Fragmento del texto
###
El presidente Javier Milei y el exmandatario Mauricio Macri mantuvieron una extensa reunión en la Quinta de Olivos, la primera en más de un año, con el objetivo de retomar el diálogo y analizar la situación política y económica del país. El encuentro, que también contó con la participación del jefe de Gabinete Guillermo Francos, se realizó en un contexto de búsqueda de consensos para consolidar la gobernabilidad y avanzar con las reformas estructurales que impulsa la gestión libertaria.
La cumbre, confirmada por el propio Macri a través de un mensaje en redes sociales, duró cerca de tres horas y sirvió para limar asperezas tras meses de distanciamiento. Según trascendió, el expresidente le transmitió a Milei su visión sobre la realidad nacional, haciendo énfasis en la necesidad de construir mayores apoyos políticos para evitar los tropiezos legislativos que ha enfrentado el oficialismo. La falta de diálogo con otros sectores, un punto crítico que generó derrotas en el Congreso, fue uno de los principales temas de conversación.
###
Registros de un conjunto de datos

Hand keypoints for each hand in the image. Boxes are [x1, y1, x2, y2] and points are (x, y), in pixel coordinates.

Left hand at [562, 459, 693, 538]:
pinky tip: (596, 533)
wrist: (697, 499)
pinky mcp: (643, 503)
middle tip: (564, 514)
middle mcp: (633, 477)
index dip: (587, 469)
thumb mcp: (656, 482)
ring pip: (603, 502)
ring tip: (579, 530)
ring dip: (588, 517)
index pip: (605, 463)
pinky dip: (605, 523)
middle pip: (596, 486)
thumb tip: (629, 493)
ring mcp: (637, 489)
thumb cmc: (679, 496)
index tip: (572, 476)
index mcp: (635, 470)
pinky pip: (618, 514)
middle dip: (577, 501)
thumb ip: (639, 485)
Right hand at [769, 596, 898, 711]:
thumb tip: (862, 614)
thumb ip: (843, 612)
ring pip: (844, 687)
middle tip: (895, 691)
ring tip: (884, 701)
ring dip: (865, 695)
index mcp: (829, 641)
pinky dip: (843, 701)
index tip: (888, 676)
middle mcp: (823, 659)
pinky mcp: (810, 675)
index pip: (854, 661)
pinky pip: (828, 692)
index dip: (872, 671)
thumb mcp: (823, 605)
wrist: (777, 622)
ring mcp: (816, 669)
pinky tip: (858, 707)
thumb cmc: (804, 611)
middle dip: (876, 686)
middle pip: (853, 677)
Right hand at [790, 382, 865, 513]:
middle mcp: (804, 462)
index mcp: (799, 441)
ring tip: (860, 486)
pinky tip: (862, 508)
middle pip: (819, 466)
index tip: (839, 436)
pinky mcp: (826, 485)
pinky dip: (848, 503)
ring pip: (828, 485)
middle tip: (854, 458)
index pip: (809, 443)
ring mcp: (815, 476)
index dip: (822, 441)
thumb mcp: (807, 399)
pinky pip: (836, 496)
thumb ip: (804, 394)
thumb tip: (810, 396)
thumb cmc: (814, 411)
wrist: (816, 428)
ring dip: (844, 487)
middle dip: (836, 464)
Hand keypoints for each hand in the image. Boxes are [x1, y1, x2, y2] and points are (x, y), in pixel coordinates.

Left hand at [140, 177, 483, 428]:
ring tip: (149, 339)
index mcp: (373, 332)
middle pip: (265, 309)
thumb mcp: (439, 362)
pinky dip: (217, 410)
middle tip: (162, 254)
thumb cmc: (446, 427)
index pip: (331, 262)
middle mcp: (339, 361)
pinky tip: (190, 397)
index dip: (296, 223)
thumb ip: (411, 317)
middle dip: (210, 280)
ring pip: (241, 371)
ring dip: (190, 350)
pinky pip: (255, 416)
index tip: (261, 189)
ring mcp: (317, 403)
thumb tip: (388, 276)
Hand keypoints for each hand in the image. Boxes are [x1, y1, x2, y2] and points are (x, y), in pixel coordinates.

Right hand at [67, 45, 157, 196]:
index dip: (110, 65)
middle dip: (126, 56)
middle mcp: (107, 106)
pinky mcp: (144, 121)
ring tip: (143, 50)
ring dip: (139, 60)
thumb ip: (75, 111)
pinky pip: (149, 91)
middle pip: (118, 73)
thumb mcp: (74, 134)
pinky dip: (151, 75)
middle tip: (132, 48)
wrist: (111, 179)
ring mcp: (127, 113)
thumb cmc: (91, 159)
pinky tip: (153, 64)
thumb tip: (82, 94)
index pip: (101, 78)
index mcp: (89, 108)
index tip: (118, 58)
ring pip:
###
Ejercicios para resolver
**1.** Según la nota sobre la reunión entre Milei y Macri, ¿cuánto duró el encuentro?
**2.** Retomá la nota sobre la reunión entre Milei y Macri y seguila a partir del punto en que termina.

Respuestas
**1.** Cerca de tres horas.

**2.**
A lo largo del encuentro, se puso en evidencia la necesidad de un acuerdo de gobernabilidad que podría incluir una mayor integración de dirigentes del PRO en el Gobierno, aunque fuentes cercanas a la reunión aclararon que no se discutieron cargos específicos. La reunión, sin embargo, abre una nueva etapa en la relación entre ambos líderes, quienes se habían distanciado tras las elecciones generales de 2023.
La agenda incluyó un análisis del escenario económico y la gestión en curso. La reunión se interpretó como una respuesta a la presión de actores internacionales, como Estados Unidos y el Fondo Monetario Internacional, que han sugerido a la administración de Milei fortalecer sus alianzas para asegurar la estabilidad política y el apoyo a su plan económico.
Este acercamiento, considerado un paso clave para ambos espacios políticos, buscaría consolidar una colaboración más fluida y estratégica de cara al futuro. La confirmación del encuentro por parte de Macri y el anuncio de que planifican una nueva reunión en los próximos días subraya la voluntad de recomponer un vínculo que se había deteriorado, en un momento en que la administración necesita consolidar su base política para avanzar con su agenda de reformas.